Se imponen nuevos métodos jurídicos que no tienen en cuenta únicamente la forma clásica del razonamiento por subsunción, sino métodos de adecuación y de ponderación. La creación y la aplicación del derecho no es un acto de voluntad, sino que se realiza a través de la razón práctica optando entre diversas soluciones racionales. Se supera el voluntarismo. El origen y la aplicación del Derecho tiene que ver con el diálogo. La respuesta acertada del Derecho debe encontrarse contrastando las soluciones por medio del diálogo.

El Derecho ya no es solo la aplicación de la ley, sino que empapa también el proceso de su creación. No solo la aplicación, sino también la creación del Derecho es fruto de la razón práctica obtenida mediante el diálogo. Existe una diferencia de límites y de procedimiento entre el derecho parlamentario y el derecho judicial. Como explica Luhman, el juez, a diferencia del legislador, no actúa según un método de oportunidad, de prueba y error. Pero la esencia jurídica es la misma.
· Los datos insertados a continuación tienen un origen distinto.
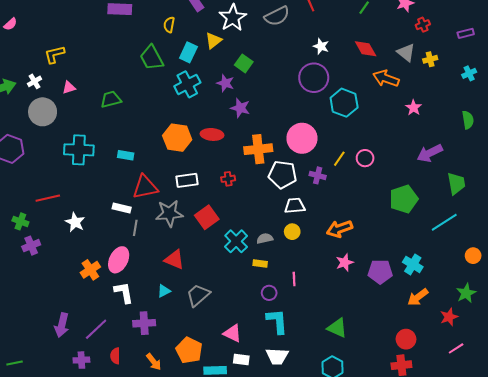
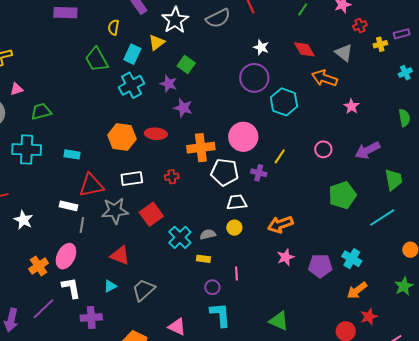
yellow cross: (430, 59) -> (380, 44), moved
green trapezoid: (111, 99) -> (41, 111), moved
pink circle: (365, 158) -> (323, 149), moved
red star: (449, 317) -> (369, 317), moved
purple line: (96, 329) -> (43, 309), moved

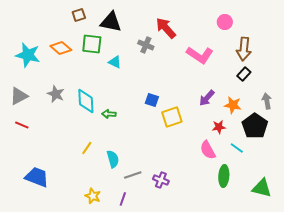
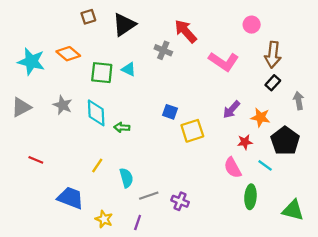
black triangle: (111, 22) -> (124, 25), turned -45
green square: (92, 44) -> (102, 73), moved
gray arrow: (267, 101) -> (299, 101), moved
red line: (22, 125) -> (36, 160), moved
blue trapezoid: (37, 177) -> (70, 198), moved

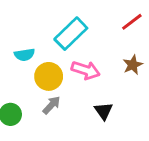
El diálogo en que el Derecho consiste obliga a tener en cuenta todos los elementos: Derecho extranjero, jurisprudencia extranjera, consensos sociales, opiniones de quienes tienen autoridad en el mundo de la ética.

Frente a la Teoría pura del Derecho de Kelsen, el Derecho se convierte en impuro, pues no solo se tiene en cuenta el razonamiento abstracto sobre el texto de la ley, sino que toma en cuenta valoraciones sobre los elementos proporcionados por otras disciplinas, que integran las llamadas premisas extrasistemáticas y sirve también para la creación de la ley.
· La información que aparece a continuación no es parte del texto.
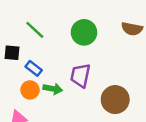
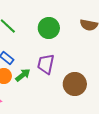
green arrow: (53, 89) -> (23, 75), turned -49

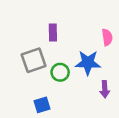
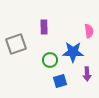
gray square: (34, 60) -> (16, 44), moved
blue square: (42, 105) -> (60, 81), moved

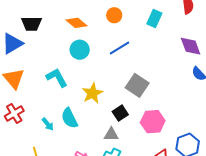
Finalmente, el Derecho deja de ser solo coercitivo y adquiere un carácter funcional, preventivo y restaurador, de recomposición de la convivencia y de las relaciones humanas. Importa el arrepentimiento, el diálogo y la mediación como instrumentos de restauración de la dignidad humana. El valor de una sentencia no solo se mide en abstracto, sino también por sus efectos y consecuencias sociales.
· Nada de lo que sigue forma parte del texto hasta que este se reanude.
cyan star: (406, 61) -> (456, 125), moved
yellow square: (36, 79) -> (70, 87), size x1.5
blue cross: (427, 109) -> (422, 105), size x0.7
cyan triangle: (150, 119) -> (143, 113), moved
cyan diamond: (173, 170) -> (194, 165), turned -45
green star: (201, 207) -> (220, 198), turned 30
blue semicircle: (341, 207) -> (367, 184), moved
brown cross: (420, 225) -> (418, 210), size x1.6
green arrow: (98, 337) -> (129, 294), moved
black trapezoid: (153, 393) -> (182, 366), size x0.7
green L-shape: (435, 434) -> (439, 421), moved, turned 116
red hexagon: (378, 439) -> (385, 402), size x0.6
Sospecho que todo es inútil fuera de esta concepción, que representa lo más avanzado en el pensamiento del mundo occidental. Si logramos la penetración de estas ideas en nuestra cultura jurídica será muy fácil organizar la Administración de Justicia. Se abrirá paso sin más dificultades la añorada voluntad política de reforma, pues no existirán motivos, justificados o inconfesables, para no desear su eficacia. En el caso de que no sea así, estamos condenados a pervivir en una ineficacia del sistema judicial y en una doble moral del sistema jurídico cada vez más llamativa y a buscar consuelo en el realismo jurídico. Sí: a consolarnos pensando, como dice el sociólogo norteamericano Duncan Kennedy, que la sociedad siempre necesita a los jueces, porque necesita hacerse la ilusión de que la justicia existe.